- Decades:: 1990s; 2000s; 2010s; 2020s;
- See also:: Other events of 2016; Timeline of Thai history;

= 2016 in Thailand =

The year 2016 is the 235th year of the Rattanakosin Kingdom of Thailand. It was the 71st and last year in the reign of King Bhumibol Adulyadej (Rama IX), and the first year in the reign of King Vajiralongkorn (Rama X).
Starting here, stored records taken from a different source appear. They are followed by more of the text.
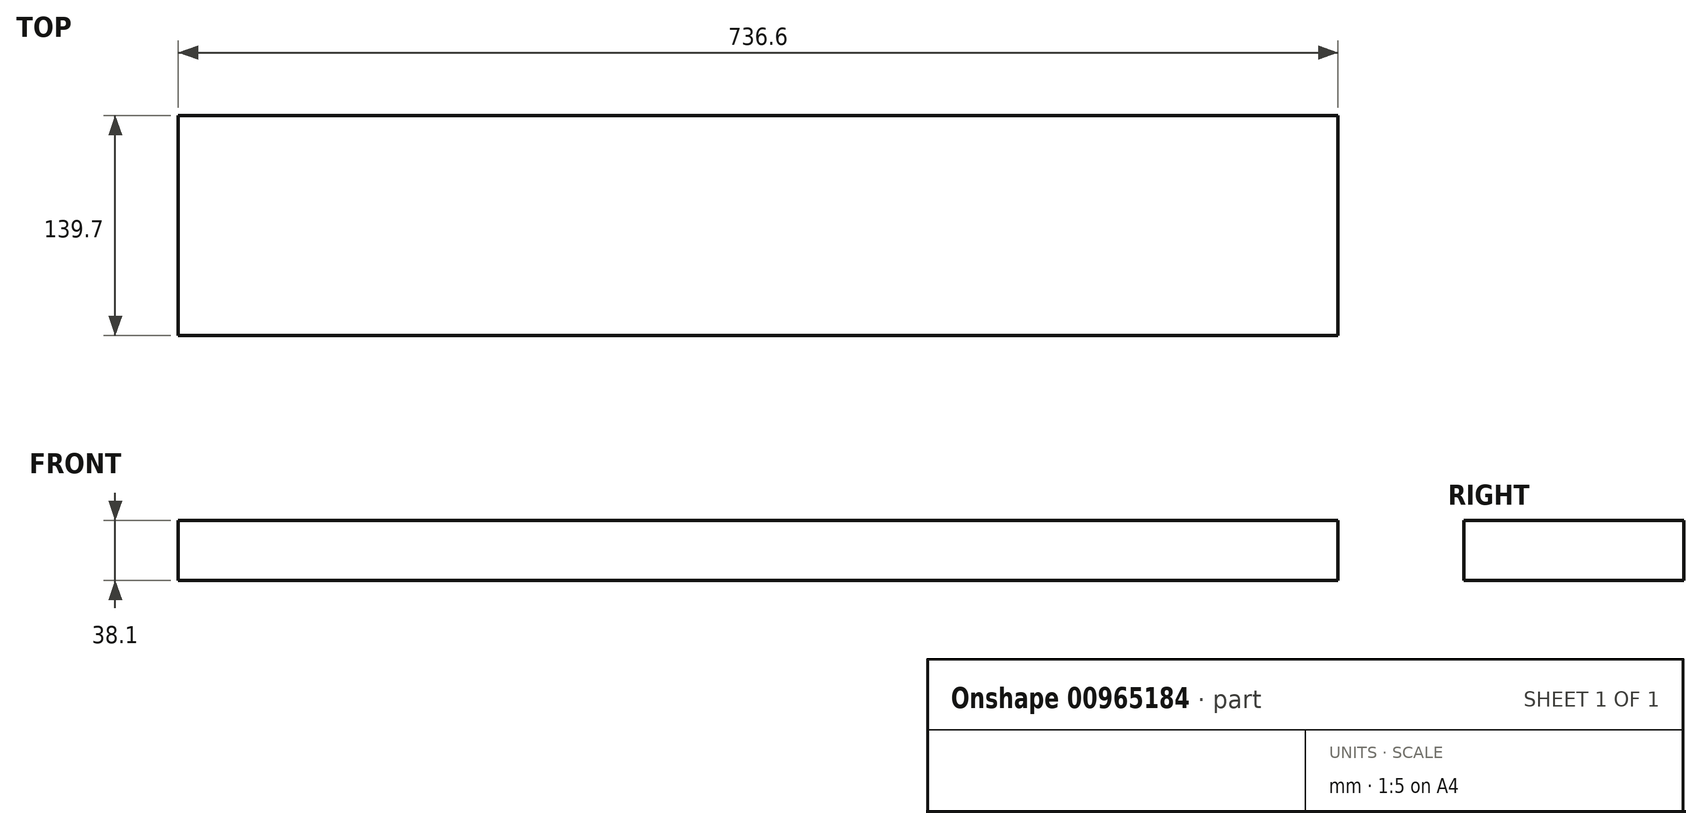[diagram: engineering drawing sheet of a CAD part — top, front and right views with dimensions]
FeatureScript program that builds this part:
annotation { "Feature Type Name" : "Feature", "Feature Type Description" : "" }
export const myFeature = defineFeature(function(context is Context, id is Id, definition is map)
    precondition{}
    {
        {
            var Q0;
            Q0=qCreatedBy(makeId("Right.planeOp"),FACE);
            var sketch = newSketch(context, id + "F0", { "sketchPlane" : qUnion([Q0])});
            skLineSegment(sketch, "E0.bottom", {"start": v(-29.55, -90.15) * mm, "end": v(110.15, -90.15) * mm});
            skLineSegment(sketch, "E0.top", {"start": v(-29.55, -52.05) * mm, "end": v(110.15, -52.05) * mm});
            skLineSegment(sketch, "E0.left", {"start": v(-29.55, -90.15) * mm, "end": v(-29.55, -52.05) * mm});
            skLineSegment(sketch, "E0.right", {"start": v(110.15, -90.15) * mm, "end": v(110.15, -52.05) * mm});
            skSolve(sketch);
        }
        {
            var Q0;
            Q0 = qSketchRegion(id + "F0", true);
            extrude(context, id + "F1", {"entities" : qUnion([Q0]), "depth" : 736.6 * mm, "offsetDistance" : 25.4 * mm});
        }
    });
It is reckoned as year 2559 in the Buddhist Era.

==Incumbents==
- King:
  - until 13 October : Bhumibol Adulyadej
  - starting 13 October : Vajiralongkorn
- Crown Prince:
  - until 13 October : Vajiralongkorn
- Prime Minister: Prayut Chan-o-cha
- Supreme Patriarch: (vacant)

==Events==
===January===
- January 29 – the CC published drafting a new constitution and forwarded it to the NRC for approval.

===June===
- June 9 – 70th anniversary celebrations of Bhumibol Adulyadej's accession.

===October===
- October 13 – King Bhumibol Adulyadej dies at Siriraj Hospital in Bangkok the age of 88 after 70 years of reign. One year period of mourning was declared the following day. His only son, Crown Prince Maha Vajiralongkorn, became Thailand's new monarch.